Wake District Attorney Colon Willoughby had decided not to pursue criminal charges following a trio of SBI investigations involving allegations of wrongdoing at the state Division of Motor Vehicles.
The SBI was called in to investigate in 2009 over improper gifts and meals provided DMV employees by Verizon Business, which holds a lucrative no-bid contract to provide computers to state inspection stations. The SBI was also asked to determine whether the state paid Verizon for hundreds of computers that were never delivered.
After reviewing the SBI's report, Willoughby said this week that the gifts and meals, while unethical, did not rise to the level of criminal bribery. He said he also thought that the administrative penalties issued against the employees involved were punishment enough.
"I didn't think criminal charges were warranted," Willoughby said. "Most of that involved ethics and management issues.

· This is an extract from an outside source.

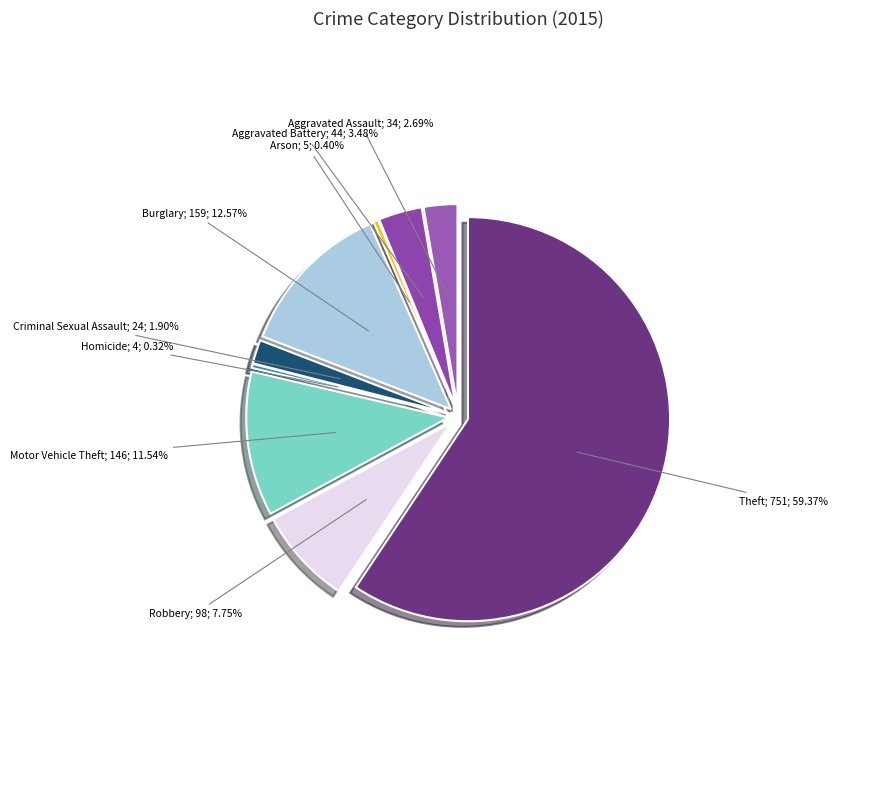

To the nearest percent, what portion does Robbery represent?

8%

There was evidence of improper relationships, but there was no evidence of bribery."
The DA said the SBI found no evidence of criminal wrongdoing involving $64,124 in no-bid purchases by DMV from surveillance equipment maker Law Enforcement Associates, a small Raleigh company with ties to then-Senate majority leader Tony Rand.
The purchases were made under the supervision of then-DMV commissioner George Tatum, who is a friend of Rand's, and then-Department of Transportation Sec. Lyndo Tippett, who is Rand's longtime personal accountant. Records showed both Tatum and Tippett owned thousands of shares of LEA stock, as did members of their immediate families.
Willoughby said the purchase amounts involved were relatively small and that there was no direct evidence that Rand, Tippett or Tatum exercised undue influence to persuade their subordinates to buy equipment from the company in which they had an ownership stake.
"There wasn't any evidence of undue influence," Willoughby said.
Willoughby said there would also be no criminal charges from the accusation that Rand pressured the owner of a company that makes devices to thwart drunken drivers to sell out to LEA.
Larry "Jerry" Mobley, the founder and sole owner of Monitech, said that after he spurned Rand's offer to buy his business that he faced retaliation from DMV, which regulated his ability to sell his products in North Carolina.